__EXERCÍCIO ESCRITO__.
No texto sobre Eric Villemin, qual é o site que ele criou nos anos 2000?

__TEXTO PARA LEITURA__.
Quando a Beyoncé decidiu lançar o álbum “Beyoncé”, no final de 2013, não precisou de ninguém: anunciou-o diretamente aos fãs, através das redes sociais, sem nenhuma promoção. Com isso, “esmagou” a Internet: atingiu mais de 800 mil vendas em três dias e os servidores do iTunes foram abaixo devido à afluência… Isto representa um ponto de viragem na história da indústria da música”.

Eric Villemin é um ex-jornalista francês, criador, nos anos 2000, de um dos sites mais relevantes no mercado francês, L’Internaute, e posteriormente diretor-geral do negócio Internet do grupo Les Echos. Atualmente, é consultor independente, coach e colabora regularmente com a FABERNOVEL e que decidimos entrevistar por ser fã de Hip-Hop, desde a sua génese. Nesta entrevista o desafio foi que se debruçasse sobre duas culturas: o Digital e o Hip-Hop.

__INFORMAÇÃO APRESENTADA__.
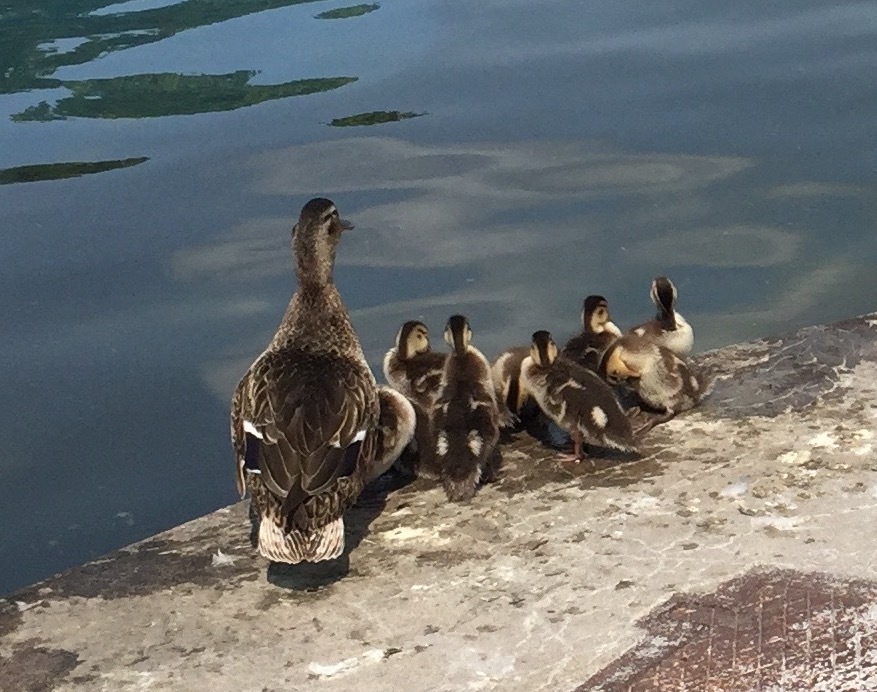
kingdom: Animalia
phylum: Chordata
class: Aves
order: Anseriformes
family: Anatidae
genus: Anas
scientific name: Anas platyrhynchos
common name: Mallard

__RESULTADO DO EXERCÍCIO__.
L’Internaute.